Zonsverduistering
Wellicht het bekendste astronomische fenomeen is de zonsverduistering, ook wel zoneclips genoemd. Tijdens dit natuurverschijnsel bereikt het licht van de zon de aarde niet, ten tijde van de daglichtperiode. Dit komt omdat een ander hemellichaam, doorgaans de maan, de weg van het licht belemmerd. Vanaf de aarde gezien wordt de zon dus bedekt door de maan, wat een donker gebied op de aarde veroorzaakt. Het gebied dat in de kernschaduw van de maan ligt kan de totale zonsverduistering ervaren.
Op 1 februari 1851 was er zo’n totale zonsverduistering waarneembaar.

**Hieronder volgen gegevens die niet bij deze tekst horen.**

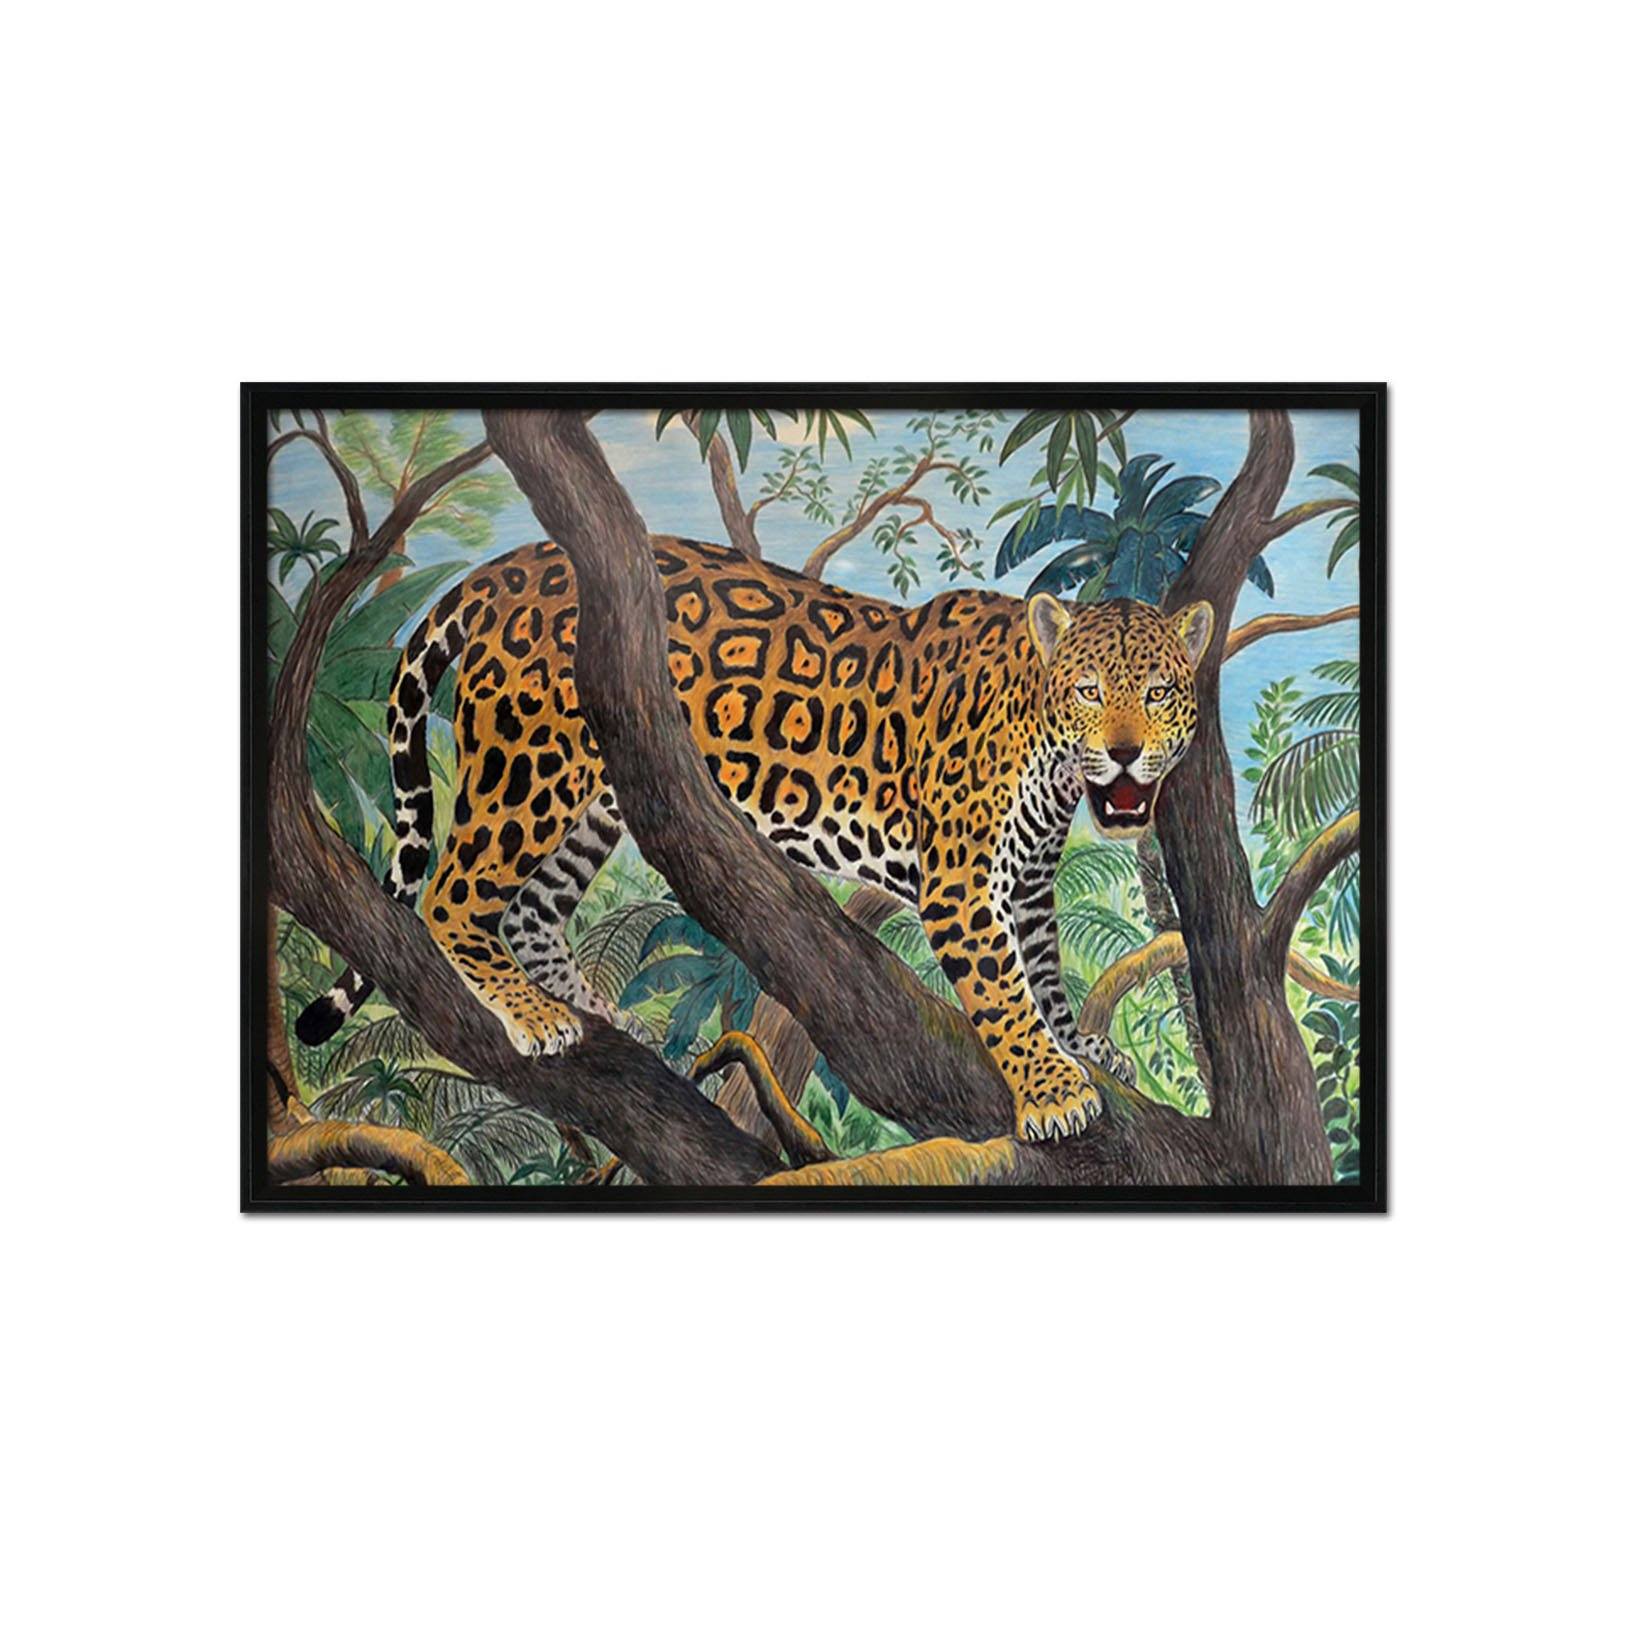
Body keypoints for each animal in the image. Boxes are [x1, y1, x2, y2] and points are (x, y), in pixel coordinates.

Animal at [296, 534, 1214, 1143]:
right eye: (1089, 689)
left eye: (1159, 692)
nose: (1124, 751)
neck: (1049, 757)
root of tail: (513, 563)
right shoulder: (962, 883)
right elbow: (1002, 989)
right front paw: (1051, 1089)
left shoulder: (1024, 881)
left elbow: (1043, 971)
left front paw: (1076, 1046)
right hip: (530, 764)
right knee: (452, 895)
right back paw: (535, 1014)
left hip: (599, 790)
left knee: (530, 911)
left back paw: (596, 1011)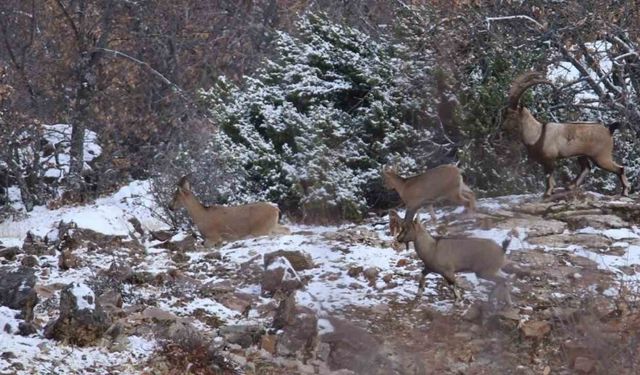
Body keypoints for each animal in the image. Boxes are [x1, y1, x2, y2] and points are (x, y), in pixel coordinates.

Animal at [504, 71, 632, 198]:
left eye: (513, 115)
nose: (504, 127)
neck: (537, 133)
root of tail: (608, 130)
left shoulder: (550, 159)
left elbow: (548, 175)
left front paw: (548, 192)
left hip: (601, 156)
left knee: (619, 168)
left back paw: (624, 192)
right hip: (583, 155)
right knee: (586, 167)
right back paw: (570, 186)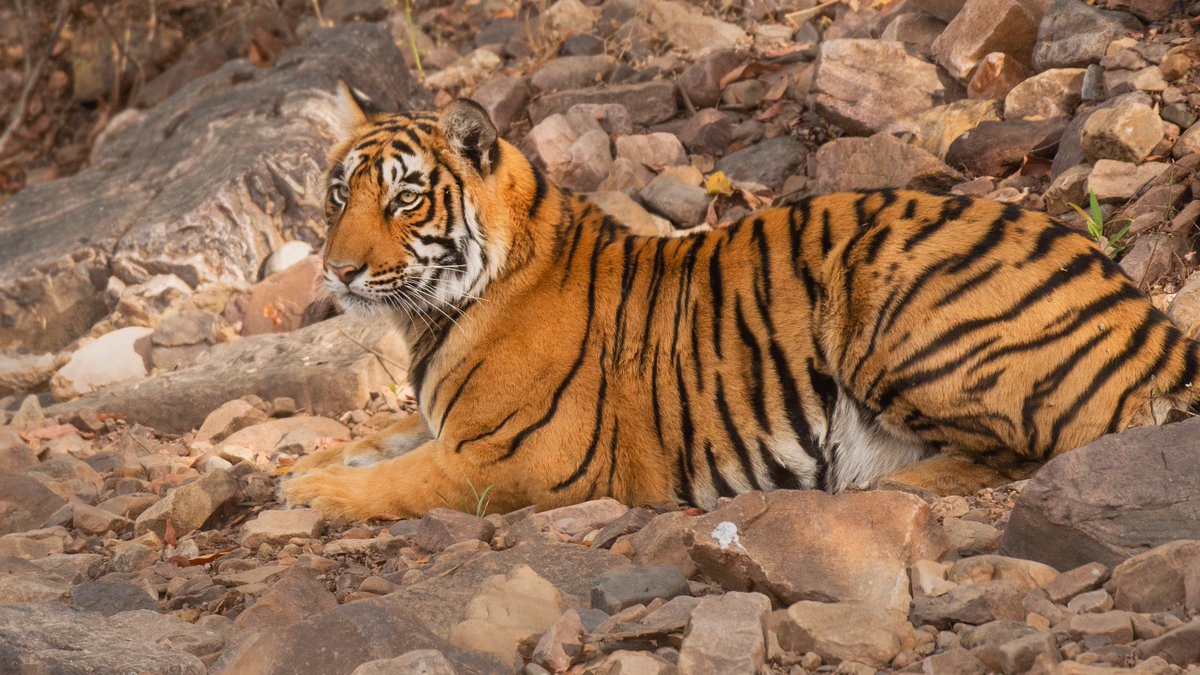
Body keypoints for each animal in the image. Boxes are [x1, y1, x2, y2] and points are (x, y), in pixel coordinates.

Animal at [283, 81, 1200, 516]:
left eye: (405, 200)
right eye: (338, 195)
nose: (337, 271)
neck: (434, 316)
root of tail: (1147, 317)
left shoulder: (520, 457)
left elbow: (403, 478)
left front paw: (308, 498)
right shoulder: (446, 422)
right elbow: (382, 439)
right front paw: (301, 468)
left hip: (893, 310)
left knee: (1030, 449)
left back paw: (871, 485)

De totaliteit was zichtbaar in een deel van Rusland dat tegenwoordig bekend staat onder de naam Kaliningrad. Het was tijdens deze zoneclips dat de allereerste foto van dit spectaculaire en bijzondere fenomeen werd vastgelegd door Julius Berkowski.
Maansverduistering
Bij een maansverduistering gaat het om een geheel andere stand van de planeten, namelijk de aarde welke tussen de zon en de maan in staat. Op dit moment kunnen de stralen van de zon niet reflecteren op het oppervlak van de maan, waardoor de volle maan geen zonlicht weerkaatst richting aarde, en dus tijdelijk minder zichtbaar wordt. Maansverduisteringen treden op in een 18-jarige cyclus, en wordt de Saros-cyclus genoemd.
De maan heeft tijdens een volledige verduistering echter altijd nog een soort roodachtige gloed . Dit heeft de maken met de lichtstralen van de zon, welke door de atmosfeer en het stof van de atmosfeer heen schijnen. Denk hierbij maar aan de rode gloed die zichtbaar is bij zonsopkomst en zonsondergang. Dit bijzondere verschijnsel heeft door de eeuwen heen bij diverse volkeren geleid tot mythen en bijgeloof. Zo geloofden de Inca’s dat de bloedrode kleur ontstond door de aanval van een jaguar, terwijl de Batammaliba uit West-Afrika dachten dat de maan en de zon ruzie maakten.
Sterrenregen
Bij grote hoeveelheden ‘vallende sterren’ spreken we van een sterrenregen. Tijdens zo’n sterrenregen passeert een meteorenzwerm de aarde, waarbij er enorm veel kleine deeltjes gruis, afkomstig van deze meteorieten, onze dampkring betreden. Tijdens het binnentreden van de dampkring ontstaat er een enorm hoge temperatuur door de wrijving met minuscuul kleine deeltjes uit onze dampkring. Het gruis en stof dat afkomstig is uit de ruimte verbrand hierdoor, waardoor het gaat gloeien en er een lichtstaart zichtbaar wordt. Dergelijke lichtstaarten kunnen van kleur verschillen. Welke kleur deze staart heeft wordt onder andere bepaald door de samenstelling van het stof en gruis. Een oranje staart kan wijzen op natrium, rood op silicium, blauw/groen op magnesium of koper, geel op ijzer en paars op calcium of kalium.